Each game will be available separately as digital downloads, priced at $24.99 a piece, including all of the DLC released since each title’s original launch. A double pack including all will release for consoles, priced at $49.99
Before we get to the full rundown of what to expect in Metro Redux, get this: The collection was done in-house by a single team of about 80 people, in Kiev. Because of the country’s ongoing revolution and potential civil war, they did the work under some pretty tough conditions. We learned that they would be out in the square protesting during the day, and then back in the office working on Redux at night. Because of the situation there, they’re also working with some pretty limited tools. They only have two PS4 development kits, one of which was smuggled into the country. Their three Xbox One kits came after some of the unrest there died down. Hell, the Destructoid offices have more dev kits than they do!

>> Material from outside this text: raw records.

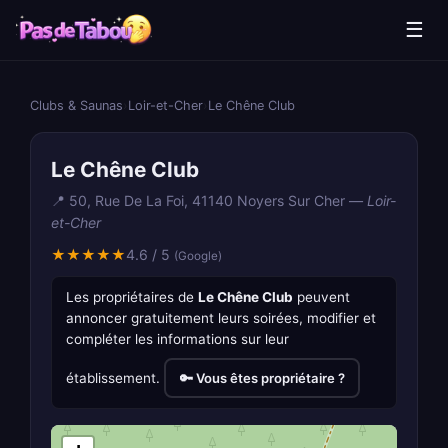
☰
Clubs & Saunas
›
Loir-et-Cher
›
Le Chêne Club
Le Chêne Club
📍 50, Rue De La Foi, 41140 Noyers Sur Cher —
Loir-
et-Cher
★★★★★
4.6 / 5
(Google)
Les propriétaires de
Le Chêne Club
peuvent
annoncer gratuitement leurs soirées, modifier et
compléter les informations sur leur
établissement.
🔑 Vous êtes propriétaire ?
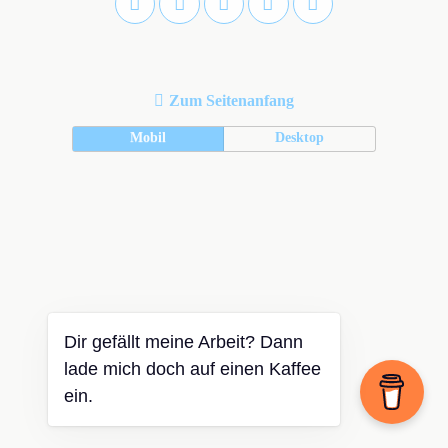
Zum Seitenanfang
Mobil
Desktop
Dir gefällt meine Arbeit? Dann
lade mich doch auf einen Kaffee
ein.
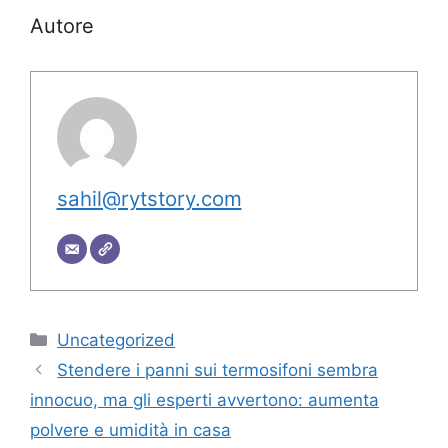
Autore
sahil@rytstory.com
Categorie
Uncategorized
Stendere i panni sui termosifoni sembra
innocuo, ma gli esperti avvertono: aumenta
polvere e umidità in casa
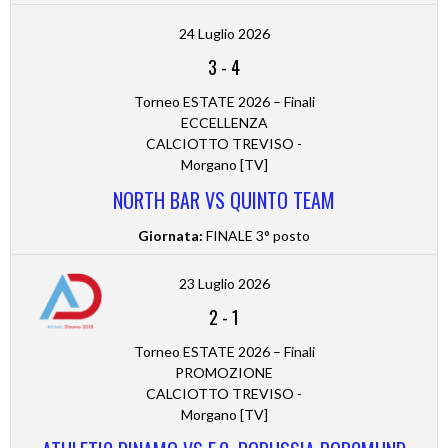
24 Luglio 2026
3
-
4
Torneo ESTATE 2026 – Finali
ECCELLENZA
CALCIOTTO TREVISO -
Morgano [TV]
NORTH BAR VS QUINTO TEAM
Giornata:
FINALE 3° posto
23 Luglio 2026
2
-
1
Torneo ESTATE 2026 – Finali
PROMOZIONE
CALCIOTTO TREVISO -
Morgano [TV]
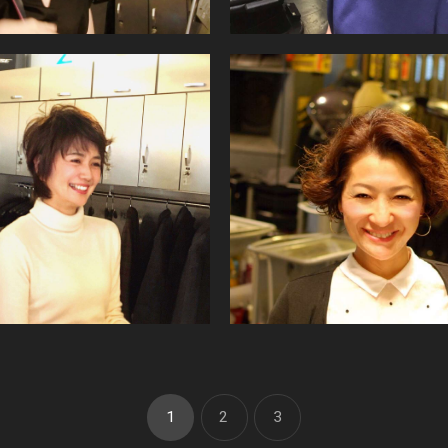
1
2
3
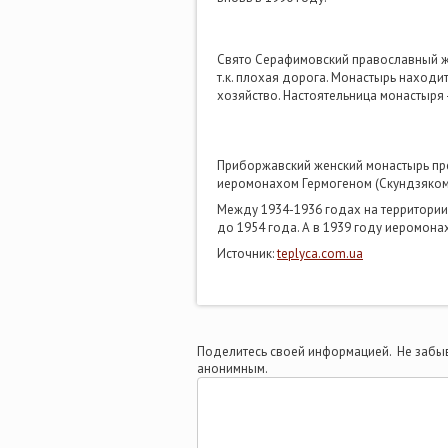
Свято Серафимовский православный же
т.к. плохая дорога. Монастырь находи
хозяйство. Настоятельница монастыря 
Приборжавский женский монастырь пр
иеромонахом Гермогеном (Скундзяком
Между 1934-1936 годах на территории
до 1954 года. А в 1939 году иеромон
Источник:
teplyca.com.ua
Поделитесь своей информацией. Не забыв
анонимным.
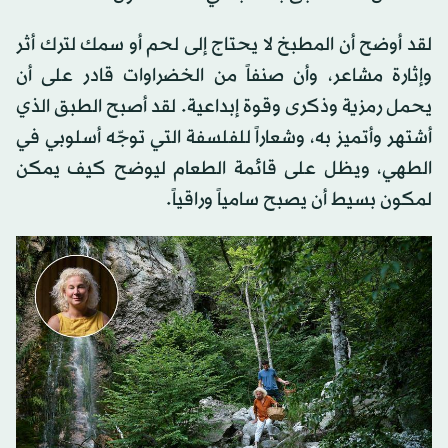
لقد أوضح أن المطبخ لا يحتاج إلى لحم أو سمك لترك أثر
وإثارة مشاعر، وأن صنفاً من الخضراوات قادر على أن
يحمل رمزية وذكرى وقوة إبداعية. لقد أصبح الطبق الذي
أشتهر وأتميز به، وشعاراً للفلسفة التي توجّه أسلوبي في
الطهي، ويظل على قائمة الطعام ليوضح كيف يمكن
لمكون بسيط أن يصبح سامياً وراقياً.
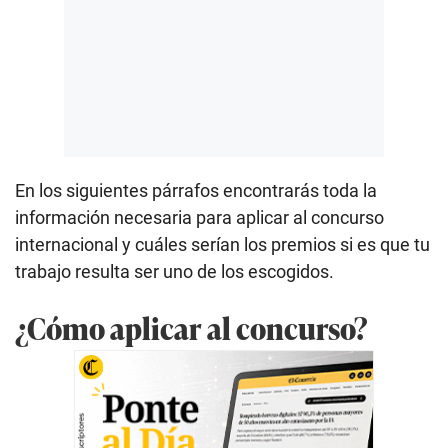
En los siguientes párrafos encontrarás toda la
información necesaria para aplicar al concurso
internacional y cuáles serían los premios si es que tu
trabajo resulta ser uno de los escogidos.
¿Cómo aplicar al concurso?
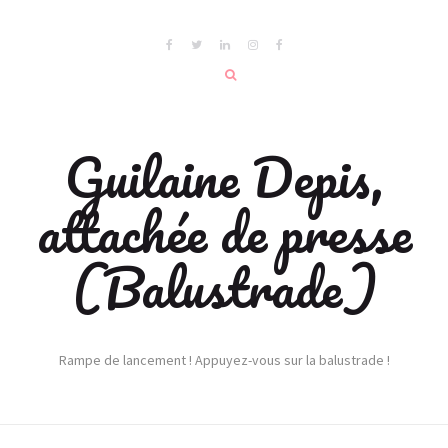
Guilaine Depis,
attachée de presse
(Balustrade)
Rampe de lancement ! Appuyez-vous sur la balustrade !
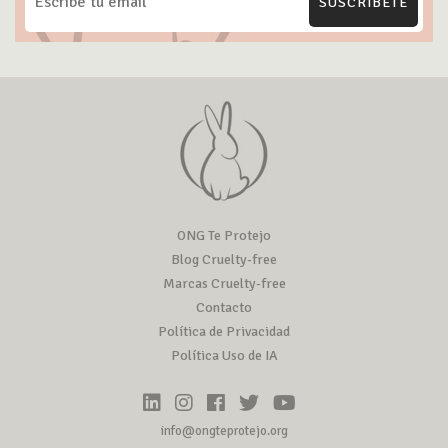
SUSCRÍBETE
ONG Te Protejo
Blog Cruelty-free
Marcas Cruelty-free
Contacto
Política de Privacidad
Política Uso de IA
info@ongteprotejo.org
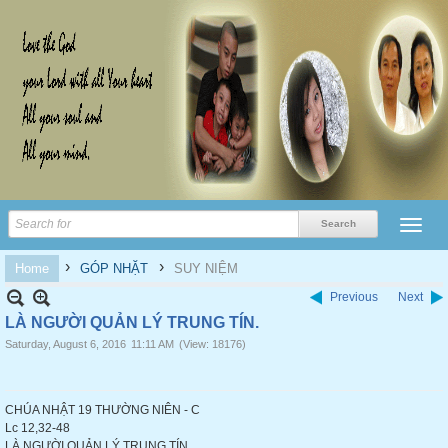
›
›
Home
GÓP NHẶT
SUY NIỆM
Previous
Next
LÀ NGƯỜI QUẢN LÝ TRUNG TÍN.
Saturday, August 6, 2016
11:11 AM
(View: 18176)
CHÚA NHẬT 19 THƯỜNG NIÊN - C
Lc 12,32-48
LÀ NGƯỜI QUẢN LÝ TRUNG TÍN.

Metro 2033 sees several upgrades in this remaster. Of course the visuals get a boost, with new high-resolution textures, new lighting, a new renderer, all rebuilt from the ground up, all running at 60 FPS. This is a different look from the PC version as they started fresh with the Metro: Last Light engine as a base.
The Last Light engine also brings about better gameplay, so expect better AI and even better system performance this time around. Brand new content has been added to many of the levels, and we’re not just talking new textures, either. Some levels have been expanded with new areas to explore. New day/night cycling gives everything a new light as well. Even the cutscenes and quick time events have been overhauled completely.
We have full hands-on coverage coming soon, but we can tell you now that the difference between the original and this new version is pretty dramatic. In a side-by-side comparison with the original Xbox 360 version, improved lighting made a massive difference. We were told that the original game’s lighting engine limitations were responsible for the game’s dark look. The improved lighting of the new version makes all of the locales look like a completely different game. Beyond this, the texture improvements bring out tons of new detail.
Last Light’s HUD, AI, weapon systems, and control scheme improvements come over to this new version of 2033. Now you can do stealth kills and silent takedowns. The end result is something more polished and enjoyable. This will look and feel like a fancier, higher resolution Metro: Last Light, which should make an already great game even better.
As for the new version of Last Light, it gets all the visual upgrades that 2033 does. But don’t expect it to look markedly different from the current version.
It does see a big change in gameplay options with its new choice of two game modes. Last Light’s play style was more spartan, with more power to play with and more resources available. On the other hand, 2033 was more about survival. Both games in Metro: Redux let you freely change the feel of the game, letting you jump into both play styles. Even the small details change between these survival and spartan modes, like the speed of your gun reloads.
Metro: Redux will be released for Xbox One, PS4, and PC (Steam and Linux) this summer. Look for our hands-on impressions closer to E3.